- **Activity**: Without including any pictures, give back all of the data exactly.

━━━ Data provided

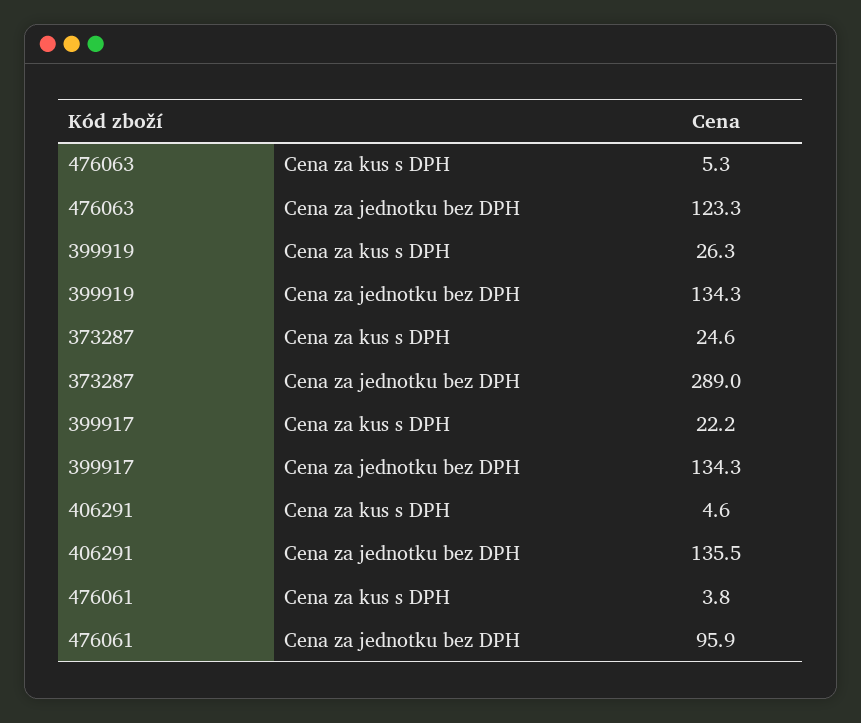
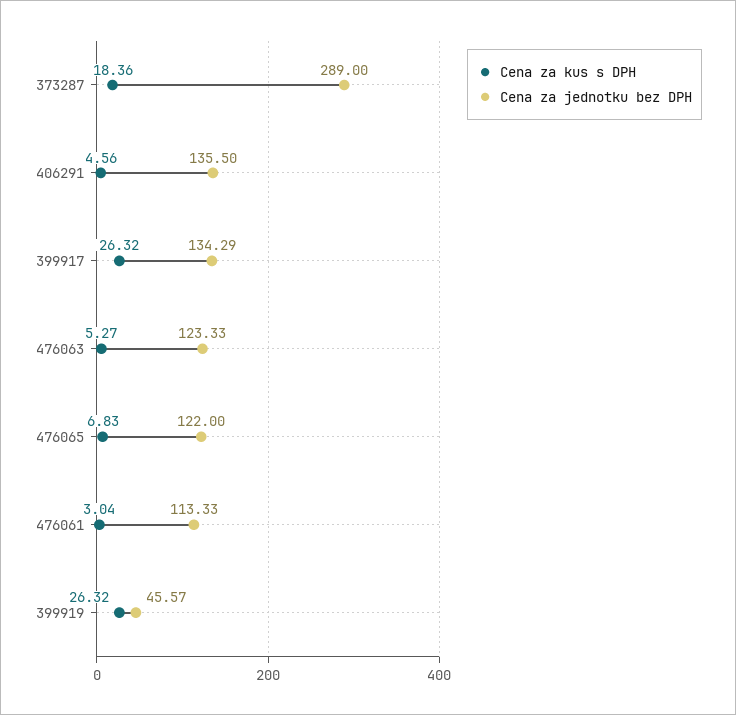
Cena za jednotku bez DPH, 399919: 134.3 -> 45.57
Cena za kus s DPH, 373287: 24.6 -> 18.36
Cena za kus s DPH, 399917: 22.2 -> 26.32
Cena za kus s DPH, 476061: 3.8 -> 3.04
Cena za jednotku bez DPH, 476061: 95.9 -> 113.33
Cena za kus s DPH, 476065: none -> 6.83
Cena za jednotku bez DPH, 476065: none -> 122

━━━━━━

- **Problem solution**:
Cena za jednotku bez DPH, 399919: 134.3 -> 45.57
Cena za kus s DPH, 373287: 24.6 -> 18.36
Cena za kus s DPH, 399917: 22.2 -> 26.32
Cena za kus s DPH, 476061: 3.8 -> 3.04
Cena za jednotku bez DPH, 476061: 95.9 -> 113.33
Cena za kus s DPH, 476065: none -> 6.83
Cena za jednotku bez DPH, 476065: none -> 122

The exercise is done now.